Instruction 1: Duplicate everything in the reiserfs mailing-list thread from "xfs is regarded" down to "discussion is off-topic.".
Instruction 2: In the reiserfs mailing-list thread, what filesystem is the news spool's image file stored on?
Instruction 3: Take the reiserfs mailing-list thread further, picking up after its final line.

== Document text

Hello, On Tue, 14 Dec 2021, Carlos E. R. wrote:
I have a problem with my one remaining reiserfs partition on rotating rust. [..] The first one is the actual mount, the rest are bind mounts - fstab:
LABEL=c_data_reiser /data/Lareiserfs reiserfs acl,user_xattr,barrier=flush,lazytime 1 3
That is not good for a newsspool. I use a loop-mounted image with reiserfs for that purpose. The relevant mount options: [..]/news_reiserfs.img /var/spool/news reiserfs loop,acl,user_xattr,strictatime,barrier=flush,noauto 0 0 Note the 'strictatime'. The image-file is on an ext3. HTH, -dnh -- printk("you lose buddy boy...\n"); linux-2.6.6/arch/sparc/kernel/traps.c
On Tue, 14 Dec 2021 15:49, David Haller <dnh@...> wrote:
Hello,
On Tue, 14 Dec 2021, Carlos E. R. wrote:
I have a problem with my one remaining reiserfs partition on rotating rust. [..] The first one is the actual mount, the rest are bind mounts - fstab:
LABEL=c_data_reiser /data/Lareiserfs reiserfs acl,user_xattr,barrier=flush,lazytime 1 3
That is not good for a newsspool. I use a loop-mounted image with reiserfs for that purpose. The relevant mount options:
[..]/news_reiserfs.img /var/spool/news reiserfs loop,acl,user_xattr,strictatime,barrier=flush,noauto 0 0
Note the 'strictatime'. The image-file is on an ext3.
Without wanting to start a filesystem-war, would xfs be an alternative to reiserfs for a news-spool usage? btrfs is (still) a no-go for this usecase imho, and not for debate here. - Yamaban.
On Wed, 15 Dec 2021 20:15:03 +0100 (CET) Yamaban <foerster@lisas.de> wrote:
On Tue, 14 Dec 2021 15:49, David Haller <dnh@...> wrote:
Hello,
On Tue, 14 Dec 2021, Carlos E. R. wrote:
I have a problem with my one remaining reiserfs partition on rotating rust. [..] The first one is the actual mount, the rest are bind mounts - fstab:
LABEL=c_data_reiser /data/Lareiserfs reiserfs acl,user_xattr,barrier=flush,lazytime 1 3
That is not good for a newsspool. I use a loop-mounted image with reiserfs for that purpose. The relevant mount options:
[..]/news_reiserfs.img /var/spool/news reiserfs loop,acl,user_xattr,strictatime,barrier=flush,noauto 0 0
Note the 'strictatime'. The image-file is on an ext3.
Without wanting to start a filesystem-war, would xfs be an alternative to reiserfs for a news-spool usage? btrfs is (still) a no-go for this usecase imho, and not for debate here.
xfs is regarded as good for large files and also large directories. reiserfs is good for small files and large directories. I believe a news spool is more like the small file case. But Carlos' problem isn't to do with the news spool anyway so further discussion is off-topic.
- Yamaban.

====
== Extracted records

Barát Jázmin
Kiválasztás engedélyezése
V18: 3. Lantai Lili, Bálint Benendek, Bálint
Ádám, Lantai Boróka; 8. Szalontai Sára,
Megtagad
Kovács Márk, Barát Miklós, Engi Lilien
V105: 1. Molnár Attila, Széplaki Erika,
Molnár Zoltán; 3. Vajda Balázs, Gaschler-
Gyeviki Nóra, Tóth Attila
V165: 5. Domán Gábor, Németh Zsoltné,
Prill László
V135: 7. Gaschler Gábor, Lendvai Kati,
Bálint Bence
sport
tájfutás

====

Answer 1:
xfs is regarded as good for large files and also large directories. reiserfs is good for small files and large directories. I believe a news spool is more like the small file case. But Carlos' problem isn't to do with the news spool anyway so further discussion is off-topic.

Answer 2: ext3

Answer 3:
On 15/12/2021 20.15, Yamaban wrote:
On Tue, 14 Dec 2021 15:49, David Haller <dnh@...> wrote:
Hello,
Without wanting to start a filesystem-war, would xfs be an alternative to reiserfs for a news-spool usage? btrfs is (still) a no-go for this usecase imho, and not for debate here.
Not wanting a debate either, I'm curious about why not btrfs, because I was considering migrating to it. XFS should work, but would waste more disk size compared to reiserfs, and has the advantage of being actively developed, and is thread aware. ext4 has an specific optimization for news. -- Cheers / Saludos, Carlos E. R. (from openSUSE 15.2 (Legolas))
On 14/12/2021 15.49, David Haller wrote:
Hello,
On Tue, 14 Dec 2021, Carlos E. R. wrote:
I have a problem with my one remaining reiserfs partition on rotating rust. [..] The first one is the actual mount, the rest are bind mounts - fstab:
LABEL=c_data_reiser /data/Lareiserfs reiserfs acl,user_xattr,barrier=flush,lazytime 1 3
That is not good for a newsspool. I use a loop-mounted image with reiserfs for that purpose. The relevant mount options:
[..]/news_reiserfs.img /var/spool/news reiserfs loop,acl,user_xattr,strictatime,barrier=flush,noauto 0 0
Note the 'strictatime'. The image-file is on an ext3.
It makes it slower. Lazytime keeps the access time, but in ram. Anyway, the partition above no longer has the news spool. -- Cheers / Saludos, Carlos E. R. (from openSUSE 15.2 (Legolas))
On Wed, 15 Dec 2021 23:39:01 +0100 "Carlos E. R." <robin.listas@telefonica.net> wrote:
It makes it slower. Lazytime keeps the access time, but in ram.
Well, yes of course, but the problem you're having is slow hibernation not performance-limiting normal operation as far as you've told us.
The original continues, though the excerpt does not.